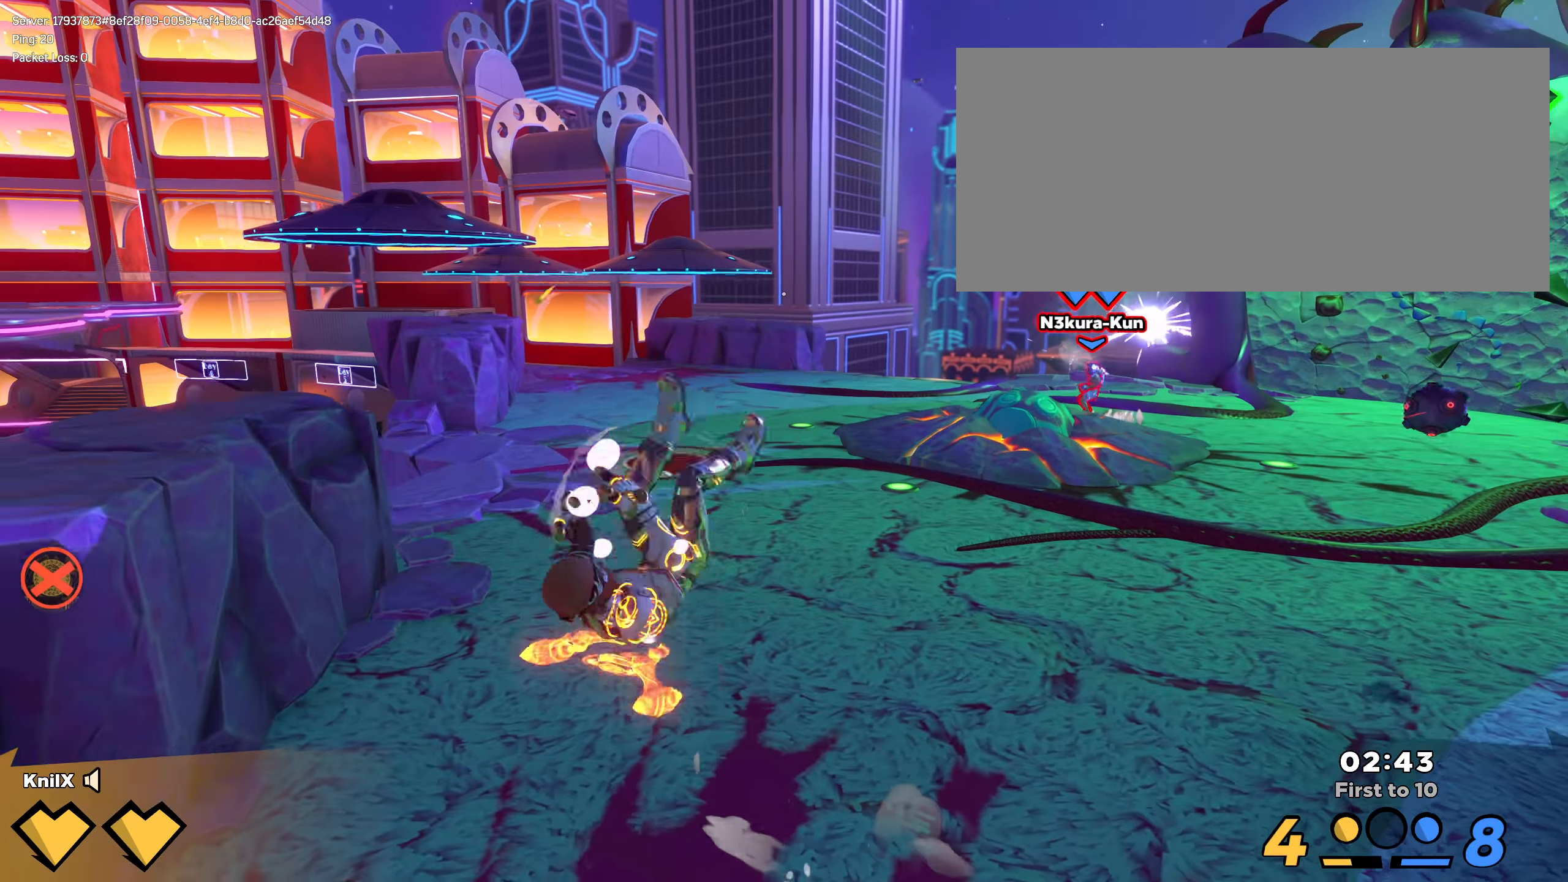
{"keys": ["a", "s", "shift"], "mouse": [], "events": [[25, "q", "up"], [475, "a", "down"]]}
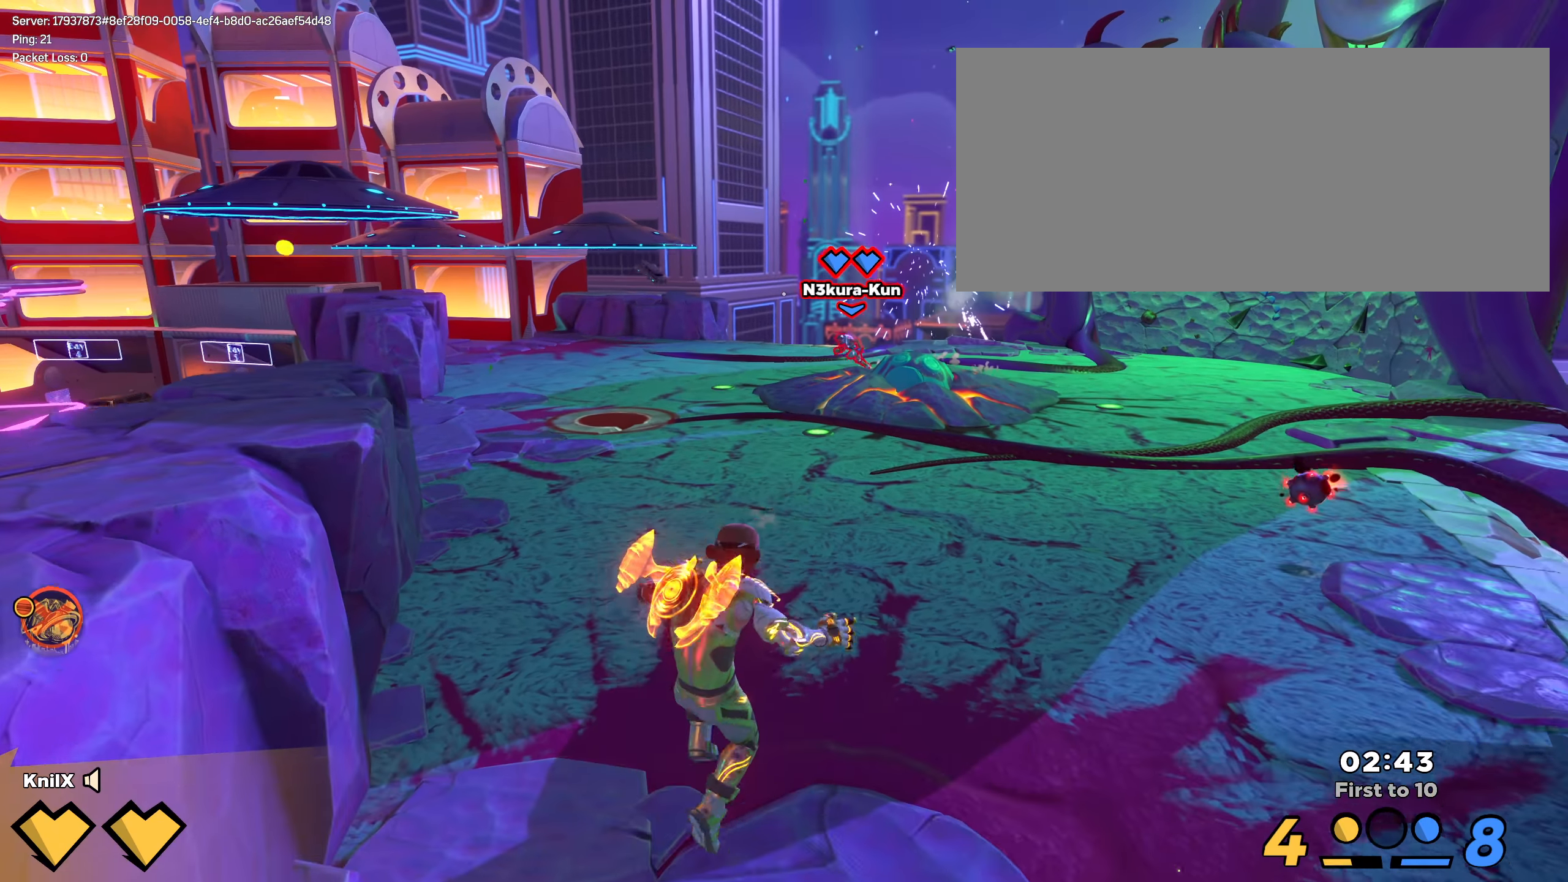
{"keys": ["d", "q", "w"], "mouse": [], "events": [[25, "s", "up"], [216, "w", "down"], [283, "space", "down"], [425, "shift", "up"], [425, "space", "up"], [433, "q", "down"], [491, "d", "down"], [500, "a", "up"]]}
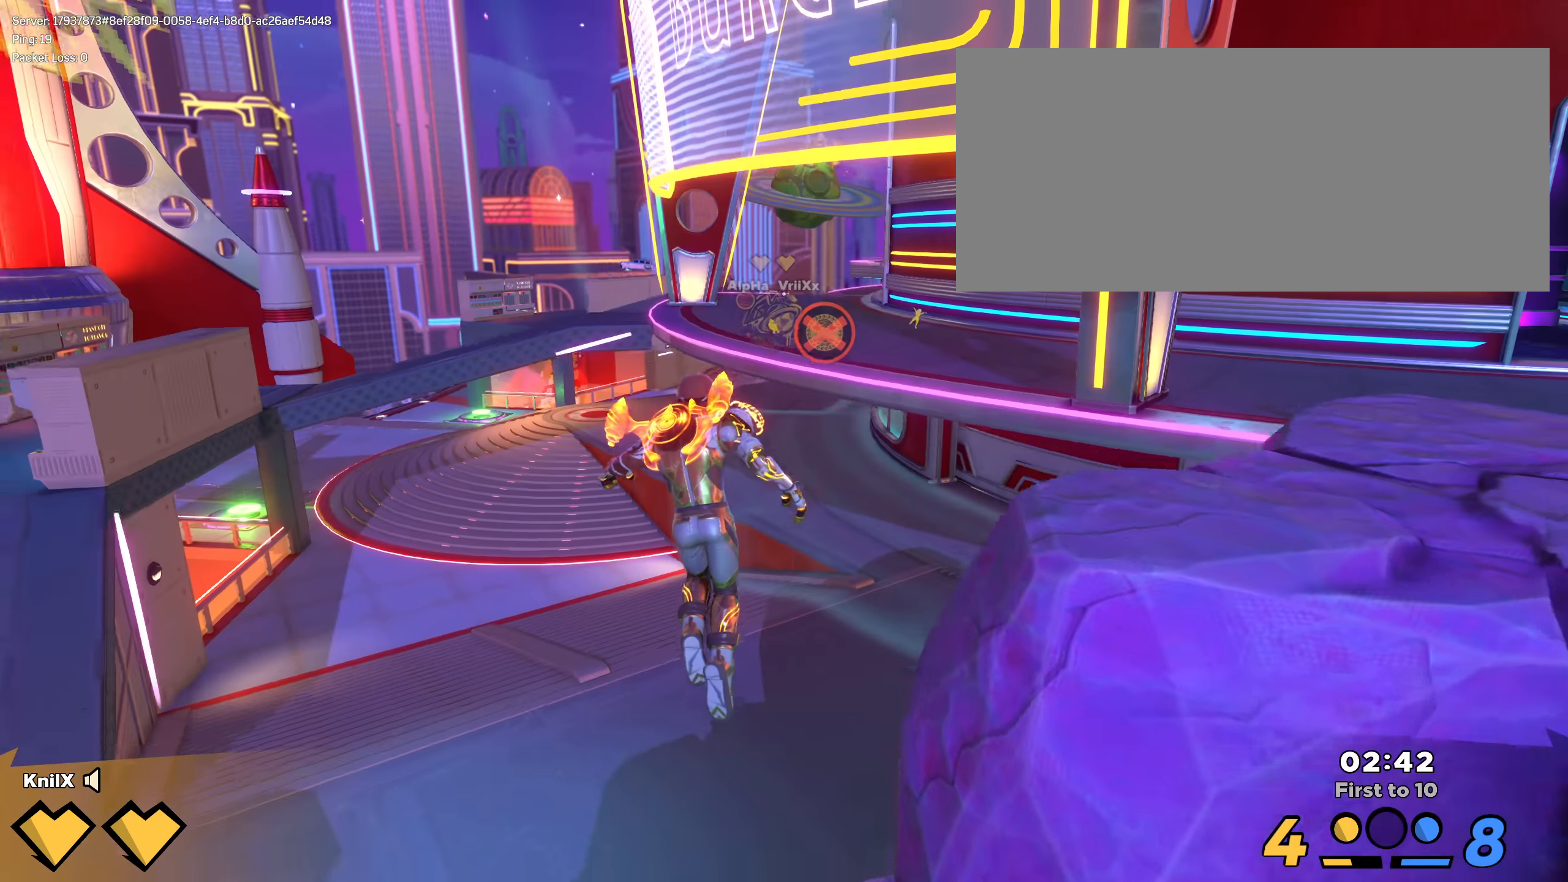
{"keys": ["d", "shift", "w"], "mouse": [], "events": [[125, "shift", "down"], [150, "w", "up"], [200, "q", "up"], [366, "w", "down"]]}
-=-=-
- Prompt
Once more, give the listing above exactly, leaving each picture out.

- Written solution
{"keys": ["a", "s", "shift"], "mouse": [], "events": [[25, "q", "up"], [475, "a", "down"]]}
{"keys": ["d", "q", "w"], "mouse": [], "events": [[25, "s", "up"], [216, "w", "down"], [283, "space", "down"], [425, "shift", "up"], [425, "space", "up"], [433, "q", "down"], [491, "d", "down"], [500, "a", "up"]]}
{"keys": ["d", "shift", "w"], "mouse": [], "events": [[125, "shift", "down"], [150, "w", "up"], [200, "q", "up"], [366, "w", "down"]]}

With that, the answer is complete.